Provided material below:
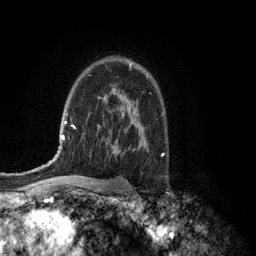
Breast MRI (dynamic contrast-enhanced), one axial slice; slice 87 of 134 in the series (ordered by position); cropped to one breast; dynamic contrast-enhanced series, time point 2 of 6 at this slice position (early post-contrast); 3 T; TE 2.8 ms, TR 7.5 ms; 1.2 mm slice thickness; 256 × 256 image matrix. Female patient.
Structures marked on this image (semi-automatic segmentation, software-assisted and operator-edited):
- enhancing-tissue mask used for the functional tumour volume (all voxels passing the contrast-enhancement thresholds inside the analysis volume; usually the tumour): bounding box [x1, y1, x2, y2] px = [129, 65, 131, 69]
End of Provided material.
## Aim of the exercise:
Everything in the data except the pictures needs to be written out exactly.

## Solved problem:
Breast MRI (dynamic contrast-enhanced), one axial slice; slice 87 of 134 in the series (ordered by position); cropped to one breast; dynamic contrast-enhanced series, time point 2 of 6 at this slice position (early post-contrast); 3 T; TE 2.8 ms, TR 7.5 ms; 1.2 mm slice thickness; 256 × 256 image matrix. Female patient.
Structures marked on this image (semi-automatic segmentation, software-assisted and operator-edited):
- enhancing-tissue mask used for the functional tumour volume (all voxels passing the contrast-enhancement thresholds inside the analysis volume; usually the tumour): bounding box [x1, y1, x2, y2] px = [129, 65, 131, 69]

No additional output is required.